▶ [PROVIDED RECORDS]:
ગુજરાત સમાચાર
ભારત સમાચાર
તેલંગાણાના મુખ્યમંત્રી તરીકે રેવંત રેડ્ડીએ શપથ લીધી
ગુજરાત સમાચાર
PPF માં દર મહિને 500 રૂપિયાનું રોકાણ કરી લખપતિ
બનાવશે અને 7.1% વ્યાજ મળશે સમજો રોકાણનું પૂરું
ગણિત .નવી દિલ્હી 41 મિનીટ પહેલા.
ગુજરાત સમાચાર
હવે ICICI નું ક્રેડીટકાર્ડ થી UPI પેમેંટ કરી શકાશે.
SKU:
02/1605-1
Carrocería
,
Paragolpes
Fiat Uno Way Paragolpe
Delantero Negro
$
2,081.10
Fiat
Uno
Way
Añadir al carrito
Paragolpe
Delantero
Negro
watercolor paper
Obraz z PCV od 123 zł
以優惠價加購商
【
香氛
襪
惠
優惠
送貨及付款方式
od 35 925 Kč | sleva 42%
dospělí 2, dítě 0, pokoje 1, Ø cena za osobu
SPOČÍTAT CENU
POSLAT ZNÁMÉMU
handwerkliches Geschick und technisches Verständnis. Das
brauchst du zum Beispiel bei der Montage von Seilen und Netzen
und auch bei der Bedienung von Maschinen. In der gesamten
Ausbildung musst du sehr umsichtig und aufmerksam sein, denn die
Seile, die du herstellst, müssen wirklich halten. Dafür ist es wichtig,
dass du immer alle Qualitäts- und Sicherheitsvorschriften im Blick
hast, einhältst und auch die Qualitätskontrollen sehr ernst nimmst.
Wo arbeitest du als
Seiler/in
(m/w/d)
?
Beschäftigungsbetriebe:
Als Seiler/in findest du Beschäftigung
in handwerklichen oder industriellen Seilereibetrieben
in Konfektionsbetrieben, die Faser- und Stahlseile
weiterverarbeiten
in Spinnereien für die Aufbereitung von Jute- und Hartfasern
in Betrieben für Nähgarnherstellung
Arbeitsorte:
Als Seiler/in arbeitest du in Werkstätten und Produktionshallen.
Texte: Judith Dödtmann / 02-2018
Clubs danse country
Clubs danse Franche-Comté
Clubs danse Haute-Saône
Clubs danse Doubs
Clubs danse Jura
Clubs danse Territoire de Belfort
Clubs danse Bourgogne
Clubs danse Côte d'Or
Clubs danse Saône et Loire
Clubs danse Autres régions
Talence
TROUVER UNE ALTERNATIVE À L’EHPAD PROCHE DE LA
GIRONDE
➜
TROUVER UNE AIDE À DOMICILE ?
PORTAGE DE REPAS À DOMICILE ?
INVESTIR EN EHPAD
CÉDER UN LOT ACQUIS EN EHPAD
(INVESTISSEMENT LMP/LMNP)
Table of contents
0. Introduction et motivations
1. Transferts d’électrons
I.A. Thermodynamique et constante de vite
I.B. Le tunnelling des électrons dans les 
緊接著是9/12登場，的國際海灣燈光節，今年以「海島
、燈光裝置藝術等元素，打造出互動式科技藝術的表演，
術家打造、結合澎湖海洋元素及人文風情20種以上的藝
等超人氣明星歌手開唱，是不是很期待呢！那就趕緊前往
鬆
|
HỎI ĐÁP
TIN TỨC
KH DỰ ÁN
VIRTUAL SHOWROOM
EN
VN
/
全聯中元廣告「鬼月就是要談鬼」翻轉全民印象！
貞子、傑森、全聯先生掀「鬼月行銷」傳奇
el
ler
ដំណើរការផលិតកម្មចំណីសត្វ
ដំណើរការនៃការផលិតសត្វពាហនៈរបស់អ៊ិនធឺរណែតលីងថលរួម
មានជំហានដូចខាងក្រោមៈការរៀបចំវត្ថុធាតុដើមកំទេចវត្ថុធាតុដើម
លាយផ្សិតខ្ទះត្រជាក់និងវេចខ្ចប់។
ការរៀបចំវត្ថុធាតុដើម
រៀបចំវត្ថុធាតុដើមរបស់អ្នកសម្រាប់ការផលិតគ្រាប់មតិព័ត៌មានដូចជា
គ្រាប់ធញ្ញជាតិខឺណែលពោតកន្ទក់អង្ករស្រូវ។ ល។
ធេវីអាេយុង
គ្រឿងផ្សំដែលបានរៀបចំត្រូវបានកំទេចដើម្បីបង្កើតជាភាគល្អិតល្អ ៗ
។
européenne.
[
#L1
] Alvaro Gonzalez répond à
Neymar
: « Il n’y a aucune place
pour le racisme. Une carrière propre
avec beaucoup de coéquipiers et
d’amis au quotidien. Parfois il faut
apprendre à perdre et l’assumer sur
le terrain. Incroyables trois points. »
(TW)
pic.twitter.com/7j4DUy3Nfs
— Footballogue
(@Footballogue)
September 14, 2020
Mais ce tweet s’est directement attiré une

▶ [REQUIRED ACTION]: I would like you to report every line in the listing above that contains "électrons".

▶ [RESPONSE BELOW]:
1. Transferts d’électrons
I.B. Le tunnelling des électrons dans les 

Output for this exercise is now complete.